Staying on the Right Side of the Law in a Digital World

Below Ed Wright, Partner in the commercial team at Shakespeare Martineau, explains that understanding consumer protection and GDPR, as well as how contracts and agreements should be structured, is vital to e-commerce success.

Before anything else, companies must establish how their business model fits inside various regulatory frameworks. For business to business organisations, there is a regulatory regime that they must comply with, but they often have the ability to contract around these regulations, as long as data is processed securely. On the other hand, business to consumer organisations are not only required to follow e-commerce regulations, but they must also comply with a whole layer of compulsory consumer protection legislation. Therefore, the measures that should be taken and what visibility is needed depends heavily on the type of the business and its target customer.

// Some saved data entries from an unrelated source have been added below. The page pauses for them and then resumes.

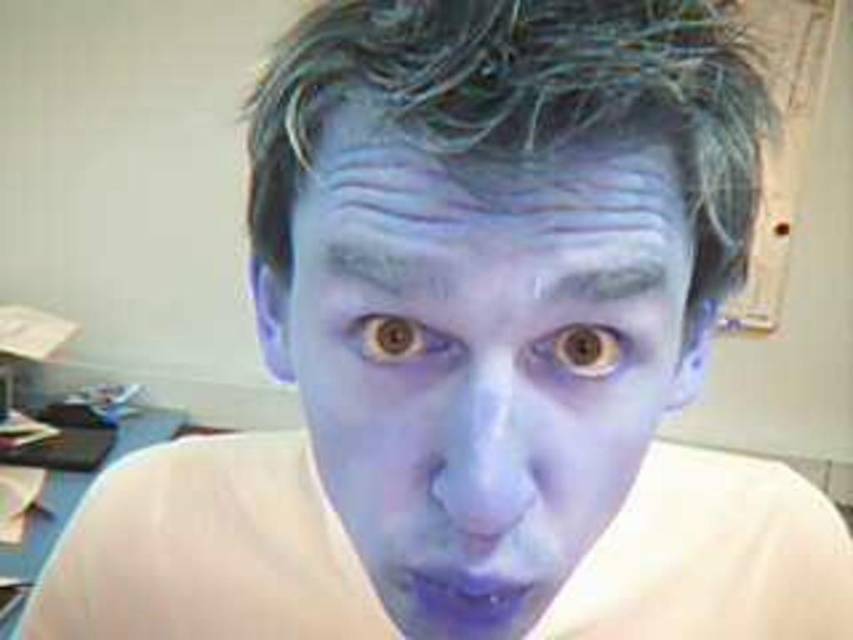
Question: Based on their relative distances, which object is farther from the gray matte eyebrow at upper center?

Choices:
 (A) blue matte face at center
 (B) blue matte hair at center
 (C) matte blue eyebrow at center

Answer: (B)

Question: Is matte blue eyebrow at center smaller than matte blue eye at center?

Choices:
 (A) yes
 (B) no

Answer: (B)

Question: Does blue matte hair at center have a lesser width compared to matte blue eye at center?

Choices:
 (A) no
 (B) yes

Answer: (A)

Question: Which point is farther to the camera?

Choices:
 (A) (425, 332)
 (B) (570, 337)

Answer: (B)

Question: Among these objects, which one is farthest from the camera?

Choices:
 (A) matte blue eye at center
 (B) gray matte eyebrow at upper center

Answer: (A)

Question: Where is blue matte hair at center located in relation to gray matte eyebrow at upper center in the image?

Choices:
 (A) left
 (B) right

Answer: (A)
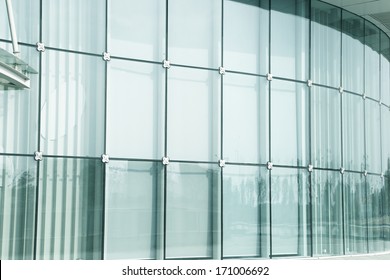
You are a GUI agent. You are given a task and a screenshot of the screen. Output one action in this format:
    pyautogui.click(x=<x>, y=<y>)
    Task: Click on the roller blinds
    Image resolution: width=390 pixels, height=280 pixels.
    Given the screenshot: What is the action you would take?
    pyautogui.click(x=153, y=111), pyautogui.click(x=193, y=109), pyautogui.click(x=246, y=111), pyautogui.click(x=293, y=114)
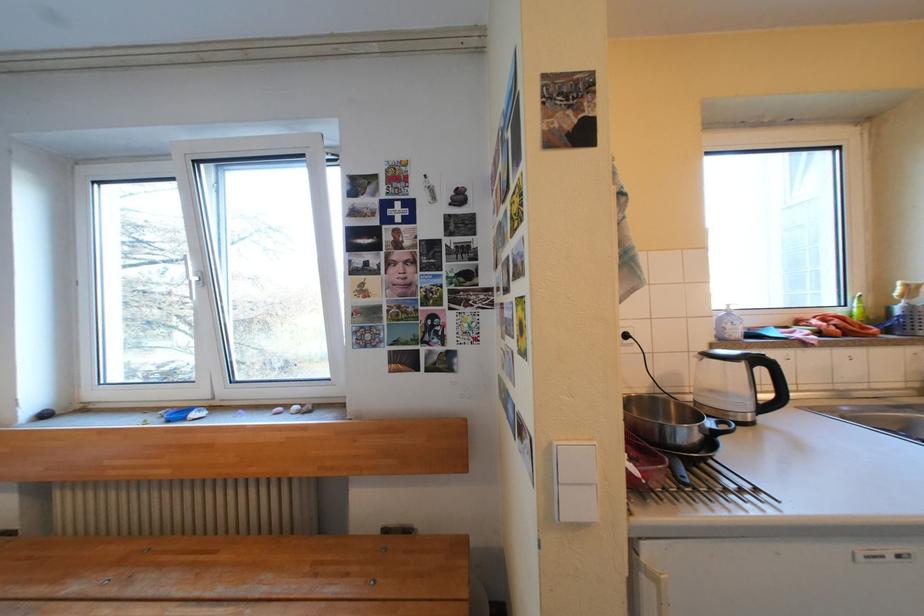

E-commerce has given rise to a host of complexities that were not present “offline”. In order to ensure their protection, consumers must not be placed in a position where they are disadvantaged or unfairly treated. This has led to an increase in the level of consent that is required – specific, informed, unambiguous and given by affirming action – due to its now wide-spread collection and usage, and a resulting reliance for the purposes of contract performance, regulatory compliance or a business’ legitimate interests.

Transparency is key, and consumers must be provided with all the information they need about the business with whom they are dealing, the products or services they are buying, contract processes, how any personal data collected will be stored or shared, and their statutory rights as a consumer or data subject. If a business fails to provide this critical information, consumers may be able to treat the contract with the vendor as void. As well as this, because personal data is so easy to obtain from online sales, businesses must only take essential information and inform consumers of how it will be used, including if it is going to be seen by third parties. If third parties are going to be handling the data, they should be instructed on the correct way to do so, ensuring their actions are in line with the company policy.

Cancellation rights must also be supplied to the consumer for online sales, as trapping them into a sale would break consumer protection regulations. Businesses cannot avoid the cancellation process, so keeping consumers ill-informed only extends the procedure, causing unnecessary issues for both the company and those that have purchased goods from them.

An all-pervading issue in e-commerce, GDPR is another form of consumer protection, which aims to stop the sharing or other use of a person’s data without their consent, as well as stopping businesses from being able to rely on other lawful grounds. All businesses should have their own data protection standards, which cover how employees are expected to deal with any personal data they obtain.

Every business, and employee acting on its behalf, must follow GDPR regulations throughout the process of a sale, meaning security measures need to be in place if data is to be shared outside the country where data protection laws may differ.

Common GDPR pitfalls can often arise from a lack of awareness and compliance by processors engaging in some form of data processing for data controllers.

Common GDPR pitfalls can often arise from a lack of awareness and compliance by processors engaging in some form of data processing for data controllers. However, if processes are regularly assessed, and altered if they are not secure enough, GDPR does not have to be a headache. Businesses are now held specifically accountable for being able to evidence their GDPR compliance and keeping good records of all personal data held, the processing of such data and lawful grounds for doing so, and any process alterations is an ideal way to do this.

Accountability is also no longer purely attached to data controllers. Those who process the data can now be held accountable too and have their own requirements which they must follow. Businesses need to ensure all of their employees carefully consider their role in the protection of personal data to avoid being fined.

The consequences of data breaches are not to be taken lightly. Originally, the maximum fine for a breach was 500,000 euros, however, many businesses were still abusing personal data by sending out mass marketing emails. To tackle this issue, the fines were increased. For relatively minor, procedural non-compliance breaches, businesses may be fined up to 10,000,000 euros or two percent of annual worldwide turnover, depending on scale and severity of consequence. For more severe breaches, including abusive or unscrupulous use of personal data or non-observance of data subject rights, businesses may face fines of up to 20,000,000 euros or four percent of annual worldwide turnover, again depending on scale and severity of consequence.

With those figures in mind, it is clear that companies must be extremely careful that they comply with e-commerce regulations. As long as they make sure that the information they supply is easy to understand and covers every step of the sales process, there should be no issues. E-commerce requires complete certainty on both sides, with transparency being at its heart.